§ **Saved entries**
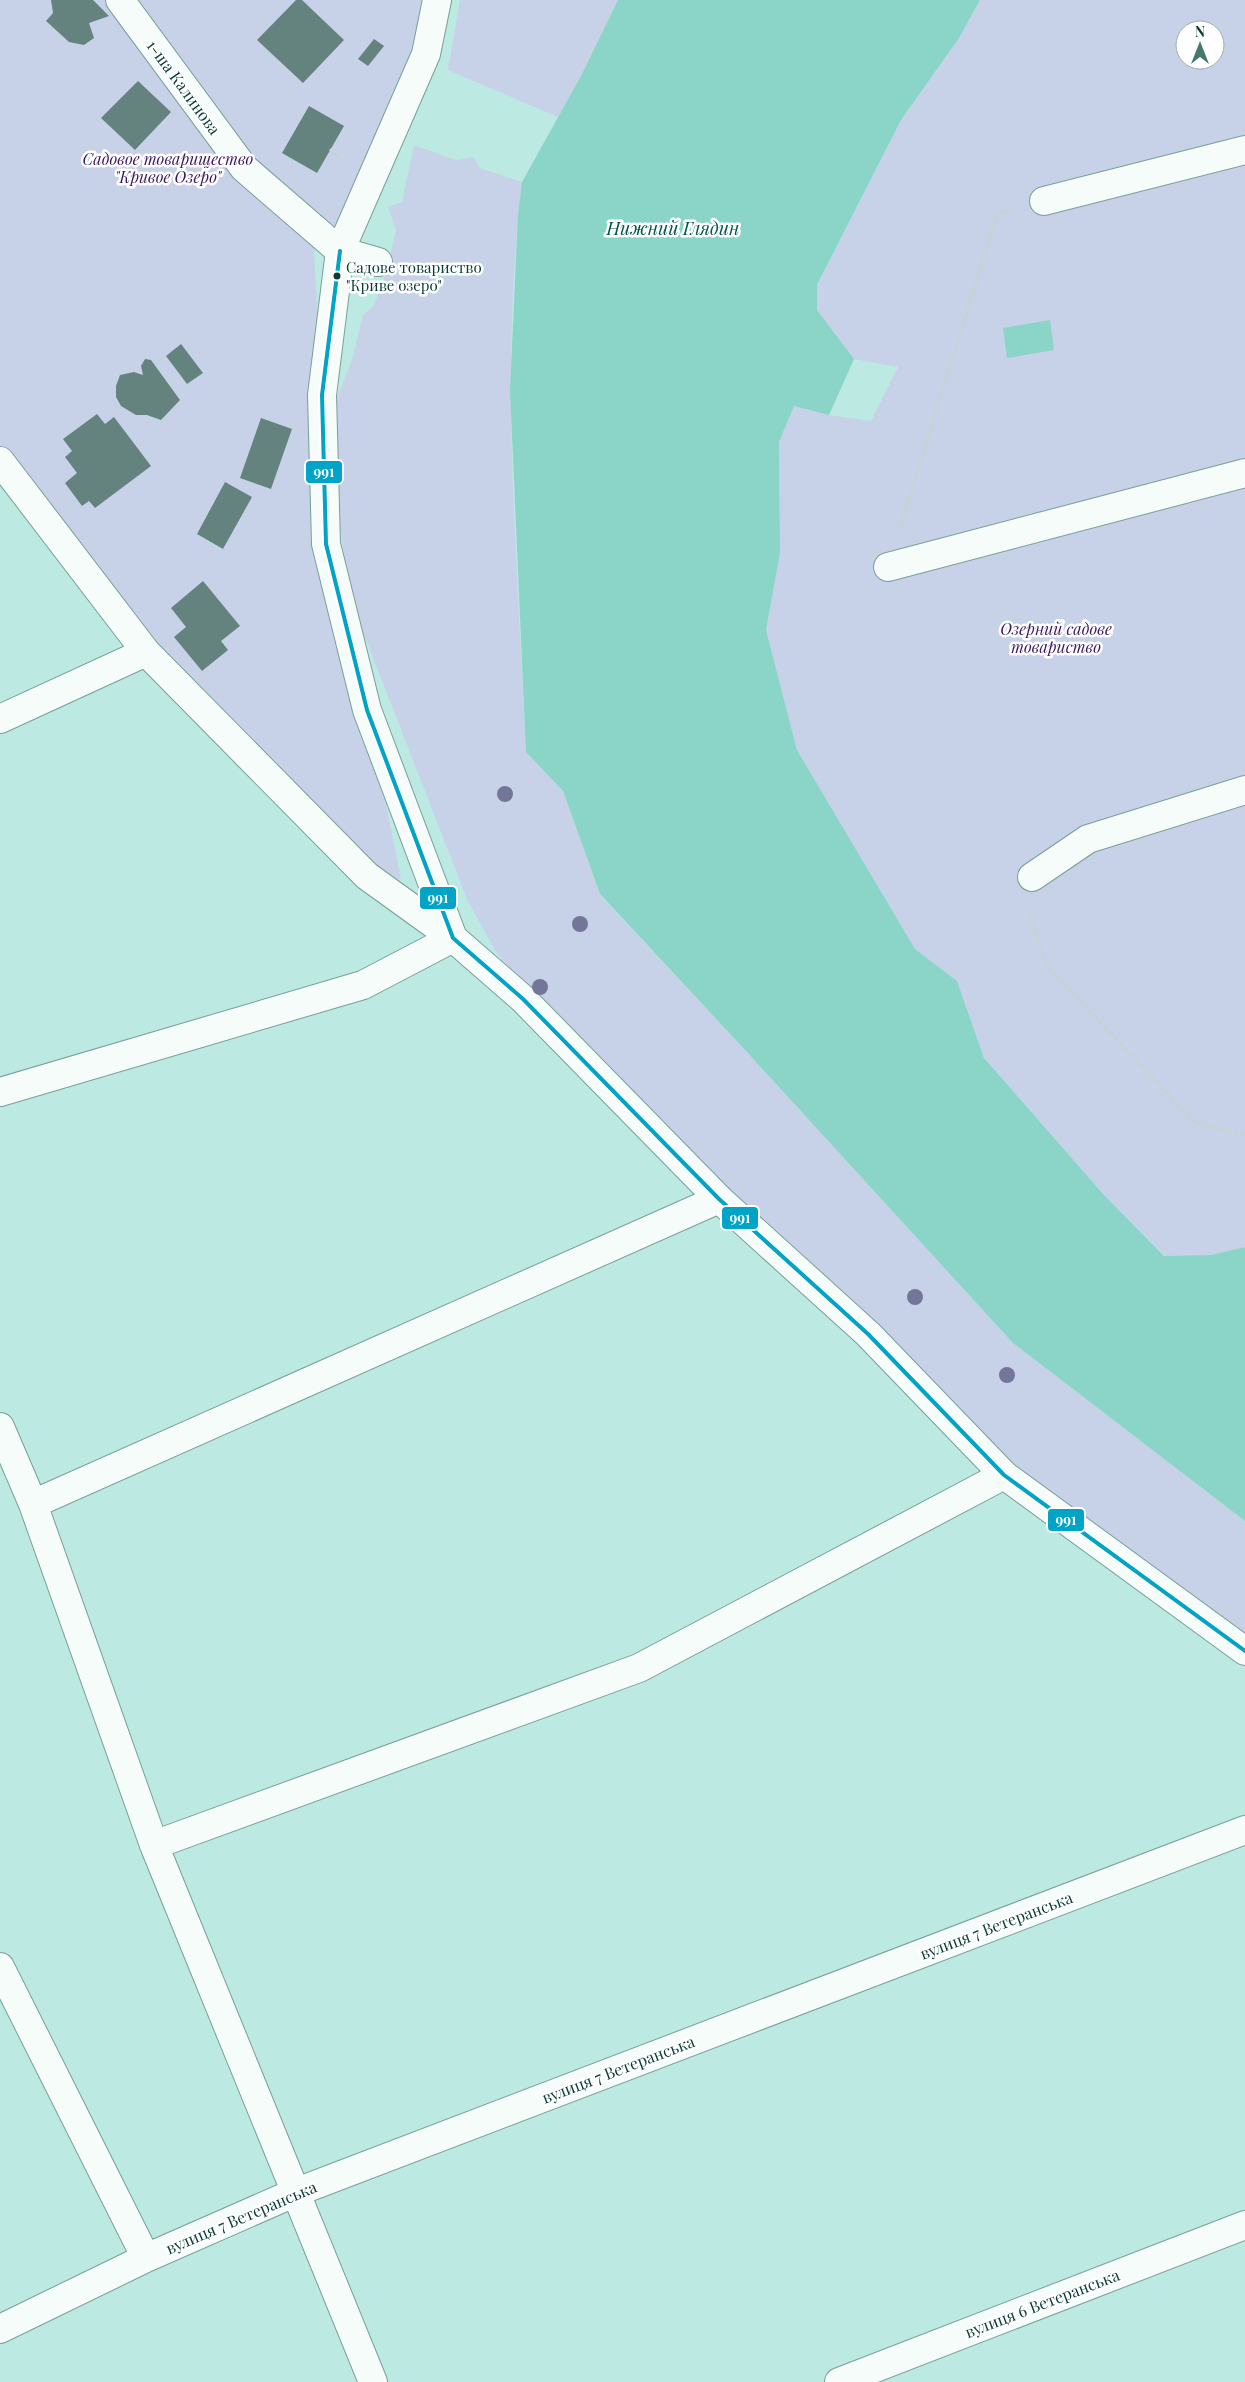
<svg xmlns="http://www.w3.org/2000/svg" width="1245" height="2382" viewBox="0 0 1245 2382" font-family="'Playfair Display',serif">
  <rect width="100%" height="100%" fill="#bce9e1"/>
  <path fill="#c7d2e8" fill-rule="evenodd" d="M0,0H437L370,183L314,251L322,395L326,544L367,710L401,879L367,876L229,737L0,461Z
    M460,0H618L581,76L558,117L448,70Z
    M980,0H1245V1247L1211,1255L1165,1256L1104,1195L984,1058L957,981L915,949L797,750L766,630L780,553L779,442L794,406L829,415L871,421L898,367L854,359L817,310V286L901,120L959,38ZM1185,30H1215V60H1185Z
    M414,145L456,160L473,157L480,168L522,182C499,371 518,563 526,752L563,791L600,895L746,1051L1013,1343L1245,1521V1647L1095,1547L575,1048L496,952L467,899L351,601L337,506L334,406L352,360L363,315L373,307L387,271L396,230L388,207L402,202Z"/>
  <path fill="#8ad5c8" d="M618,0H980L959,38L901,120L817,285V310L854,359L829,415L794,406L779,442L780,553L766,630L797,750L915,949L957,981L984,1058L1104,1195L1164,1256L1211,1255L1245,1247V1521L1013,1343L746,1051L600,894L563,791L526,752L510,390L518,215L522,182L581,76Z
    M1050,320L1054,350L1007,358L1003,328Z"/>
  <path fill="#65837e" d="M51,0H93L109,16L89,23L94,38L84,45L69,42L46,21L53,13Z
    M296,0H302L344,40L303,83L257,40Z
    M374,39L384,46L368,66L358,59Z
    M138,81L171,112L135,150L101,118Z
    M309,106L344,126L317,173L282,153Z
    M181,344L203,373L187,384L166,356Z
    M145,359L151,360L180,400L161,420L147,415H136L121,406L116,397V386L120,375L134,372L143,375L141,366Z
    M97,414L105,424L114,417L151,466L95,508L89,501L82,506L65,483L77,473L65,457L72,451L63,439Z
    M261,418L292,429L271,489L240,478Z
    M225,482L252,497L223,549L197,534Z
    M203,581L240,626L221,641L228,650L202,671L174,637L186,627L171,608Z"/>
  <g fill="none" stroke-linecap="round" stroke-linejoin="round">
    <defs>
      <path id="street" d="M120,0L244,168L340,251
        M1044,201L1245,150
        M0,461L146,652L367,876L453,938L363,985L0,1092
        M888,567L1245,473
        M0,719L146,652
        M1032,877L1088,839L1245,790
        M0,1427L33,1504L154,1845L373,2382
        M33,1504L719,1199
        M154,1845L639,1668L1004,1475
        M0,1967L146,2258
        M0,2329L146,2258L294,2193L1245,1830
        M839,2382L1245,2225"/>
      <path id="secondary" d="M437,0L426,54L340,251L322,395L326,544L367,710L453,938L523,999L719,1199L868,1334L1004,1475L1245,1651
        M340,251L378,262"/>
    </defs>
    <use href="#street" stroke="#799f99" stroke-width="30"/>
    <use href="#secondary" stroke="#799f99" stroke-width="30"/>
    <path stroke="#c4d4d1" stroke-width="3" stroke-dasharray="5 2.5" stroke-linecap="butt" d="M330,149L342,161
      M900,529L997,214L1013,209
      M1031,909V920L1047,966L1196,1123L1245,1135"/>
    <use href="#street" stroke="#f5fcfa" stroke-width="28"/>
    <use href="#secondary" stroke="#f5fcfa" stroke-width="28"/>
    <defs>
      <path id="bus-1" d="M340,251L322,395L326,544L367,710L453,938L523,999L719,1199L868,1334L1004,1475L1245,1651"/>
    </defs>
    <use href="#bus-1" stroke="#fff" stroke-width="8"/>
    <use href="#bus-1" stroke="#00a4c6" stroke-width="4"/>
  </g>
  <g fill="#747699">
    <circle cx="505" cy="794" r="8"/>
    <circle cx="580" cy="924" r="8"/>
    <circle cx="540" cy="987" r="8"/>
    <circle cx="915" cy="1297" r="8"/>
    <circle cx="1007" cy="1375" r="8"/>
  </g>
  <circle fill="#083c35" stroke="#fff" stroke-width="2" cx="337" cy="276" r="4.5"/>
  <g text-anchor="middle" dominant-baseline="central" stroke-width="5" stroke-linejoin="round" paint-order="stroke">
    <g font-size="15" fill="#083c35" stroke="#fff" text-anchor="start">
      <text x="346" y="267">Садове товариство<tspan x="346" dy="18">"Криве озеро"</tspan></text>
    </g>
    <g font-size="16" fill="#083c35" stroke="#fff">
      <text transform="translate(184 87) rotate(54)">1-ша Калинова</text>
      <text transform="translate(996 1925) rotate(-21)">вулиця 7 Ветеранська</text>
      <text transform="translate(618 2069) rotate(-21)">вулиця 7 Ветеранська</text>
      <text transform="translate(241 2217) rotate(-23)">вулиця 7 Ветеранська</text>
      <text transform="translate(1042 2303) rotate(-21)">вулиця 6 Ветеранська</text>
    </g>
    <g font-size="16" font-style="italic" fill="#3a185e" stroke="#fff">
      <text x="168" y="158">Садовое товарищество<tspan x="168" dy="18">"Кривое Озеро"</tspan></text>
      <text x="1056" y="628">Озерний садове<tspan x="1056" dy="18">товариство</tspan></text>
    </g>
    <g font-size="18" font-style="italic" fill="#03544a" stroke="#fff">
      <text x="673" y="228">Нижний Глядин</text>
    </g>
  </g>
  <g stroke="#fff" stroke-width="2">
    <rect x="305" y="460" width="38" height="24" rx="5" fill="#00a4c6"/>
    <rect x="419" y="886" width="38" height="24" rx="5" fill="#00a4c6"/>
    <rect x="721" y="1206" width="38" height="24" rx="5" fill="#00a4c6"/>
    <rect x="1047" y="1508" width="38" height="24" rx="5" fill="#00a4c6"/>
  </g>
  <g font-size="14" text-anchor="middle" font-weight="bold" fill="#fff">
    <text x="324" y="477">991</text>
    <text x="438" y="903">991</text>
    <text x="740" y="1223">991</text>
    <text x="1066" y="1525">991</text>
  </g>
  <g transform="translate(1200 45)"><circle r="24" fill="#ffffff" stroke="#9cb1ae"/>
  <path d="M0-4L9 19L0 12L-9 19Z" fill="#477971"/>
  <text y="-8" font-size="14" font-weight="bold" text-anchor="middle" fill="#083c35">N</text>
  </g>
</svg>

§ **Exercise goal**
With the pictures removed, return all the entries exactly.

§ **Answer section**
<svg xmlns="http://www.w3.org/2000/svg" width="1245" height="2382" viewBox="0 0 1245 2382" font-family="'Playfair Display',serif">
  <rect width="100%" height="100%" fill="#bce9e1"/>
  <path fill="#c7d2e8" fill-rule="evenodd" d="M0,0H437L370,183L314,251L322,395L326,544L367,710L401,879L367,876L229,737L0,461Z
    M460,0H618L581,76L558,117L448,70Z
    M980,0H1245V1247L1211,1255L1165,1256L1104,1195L984,1058L957,981L915,949L797,750L766,630L780,553L779,442L794,406L829,415L871,421L898,367L854,359L817,310V286L901,120L959,38ZM1185,30H1215V60H1185Z
    M414,145L456,160L473,157L480,168L522,182C499,371 518,563 526,752L563,791L600,895L746,1051L1013,1343L1245,1521V1647L1095,1547L575,1048L496,952L467,899L351,601L337,506L334,406L352,360L363,315L373,307L387,271L396,230L388,207L402,202Z"/>
  <path fill="#8ad5c8" d="M618,0H980L959,38L901,120L817,285V310L854,359L829,415L794,406L779,442L780,553L766,630L797,750L915,949L957,981L984,1058L1104,1195L1164,1256L1211,1255L1245,1247V1521L1013,1343L746,1051L600,894L563,791L526,752L510,390L518,215L522,182L581,76Z
    M1050,320L1054,350L1007,358L1003,328Z"/>
  <path fill="#65837e" d="M51,0H93L109,16L89,23L94,38L84,45L69,42L46,21L53,13Z
    M296,0H302L344,40L303,83L257,40Z
    M374,39L384,46L368,66L358,59Z
    M138,81L171,112L135,150L101,118Z
    M309,106L344,126L317,173L282,153Z
    M181,344L203,373L187,384L166,356Z
    M145,359L151,360L180,400L161,420L147,415H136L121,406L116,397V386L120,375L134,372L143,375L141,366Z
    M97,414L105,424L114,417L151,466L95,508L89,501L82,506L65,483L77,473L65,457L72,451L63,439Z
    M261,418L292,429L271,489L240,478Z
    M225,482L252,497L223,549L197,534Z
    M203,581L240,626L221,641L228,650L202,671L174,637L186,627L171,608Z"/>
  <g fill="none" stroke-linecap="round" stroke-linejoin="round">
    <defs>
      <path id="street" d="M120,0L244,168L340,251
        M1044,201L1245,150
        M0,461L146,652L367,876L453,938L363,985L0,1092
        M888,567L1245,473
        M0,719L146,652
        M1032,877L1088,839L1245,790
        M0,1427L33,1504L154,1845L373,2382
        M33,1504L719,1199
        M154,1845L639,1668L1004,1475
        M0,1967L146,2258
        M0,2329L146,2258L294,2193L1245,1830
        M839,2382L1245,2225"/>
      <path id="secondary" d="M437,0L426,54L340,251L322,395L326,544L367,710L453,938L523,999L719,1199L868,1334L1004,1475L1245,1651
        M340,251L378,262"/>
    </defs>
    <use href="#street" stroke="#799f99" stroke-width="30"/>
    <use href="#secondary" stroke="#799f99" stroke-width="30"/>
    <path stroke="#c4d4d1" stroke-width="3" stroke-dasharray="5 2.5" stroke-linecap="butt" d="M330,149L342,161
      M900,529L997,214L1013,209
      M1031,909V920L1047,966L1196,1123L1245,1135"/>
    <use href="#street" stroke="#f5fcfa" stroke-width="28"/>
    <use href="#secondary" stroke="#f5fcfa" stroke-width="28"/>
    <defs>
      <path id="bus-1" d="M340,251L322,395L326,544L367,710L453,938L523,999L719,1199L868,1334L1004,1475L1245,1651"/>
    </defs>
    <use href="#bus-1" stroke="#fff" stroke-width="8"/>
    <use href="#bus-1" stroke="#00a4c6" stroke-width="4"/>
  </g>
  <g fill="#747699">
    <circle cx="505" cy="794" r="8"/>
    <circle cx="580" cy="924" r="8"/>
    <circle cx="540" cy="987" r="8"/>
    <circle cx="915" cy="1297" r="8"/>
    <circle cx="1007" cy="1375" r="8"/>
  </g>
  <circle fill="#083c35" stroke="#fff" stroke-width="2" cx="337" cy="276" r="4.5"/>
  <g text-anchor="middle" dominant-baseline="central" stroke-width="5" stroke-linejoin="round" paint-order="stroke">
    <g font-size="15" fill="#083c35" stroke="#fff" text-anchor="start">
      <text x="346" y="267">Садове товариство<tspan x="346" dy="18">"Криве озеро"</tspan></text>
    </g>
    <g font-size="16" fill="#083c35" stroke="#fff">
      <text transform="translate(184 87) rotate(54)">1-ша Калинова</text>
      <text transform="translate(996 1925) rotate(-21)">вулиця 7 Ветеранська</text>
      <text transform="translate(618 2069) rotate(-21)">вулиця 7 Ветеранська</text>
      <text transform="translate(241 2217) rotate(-23)">вулиця 7 Ветеранська</text>
      <text transform="translate(1042 2303) rotate(-21)">вулиця 6 Ветеранська</text>
    </g>
    <g font-size="16" font-style="italic" fill="#3a185e" stroke="#fff">
      <text x="168" y="158">Садовое товарищество<tspan x="168" dy="18">"Кривое Озеро"</tspan></text>
      <text x="1056" y="628">Озерний садове<tspan x="1056" dy="18">товариство</tspan></text>
    </g>
    <g font-size="18" font-style="italic" fill="#03544a" stroke="#fff">
      <text x="673" y="228">Нижний Глядин</text>
    </g>
  </g>
  <g stroke="#fff" stroke-width="2">
    <rect x="305" y="460" width="38" height="24" rx="5" fill="#00a4c6"/>
    <rect x="419" y="886" width="38" height="24" rx="5" fill="#00a4c6"/>
    <rect x="721" y="1206" width="38" height="24" rx="5" fill="#00a4c6"/>
    <rect x="1047" y="1508" width="38" height="24" rx="5" fill="#00a4c6"/>
  </g>
  <g font-size="14" text-anchor="middle" font-weight="bold" fill="#fff">
    <text x="324" y="477">991</text>
    <text x="438" y="903">991</text>
    <text x="740" y="1223">991</text>
    <text x="1066" y="1525">991</text>
  </g>
  <g transform="translate(1200 45)"><circle r="24" fill="#ffffff" stroke="#9cb1ae"/>
  <path d="M0-4L9 19L0 12L-9 19Z" fill="#477971"/>
  <text y="-8" font-size="14" font-weight="bold" text-anchor="middle" fill="#083c35">N</text>
  </g>
</svg>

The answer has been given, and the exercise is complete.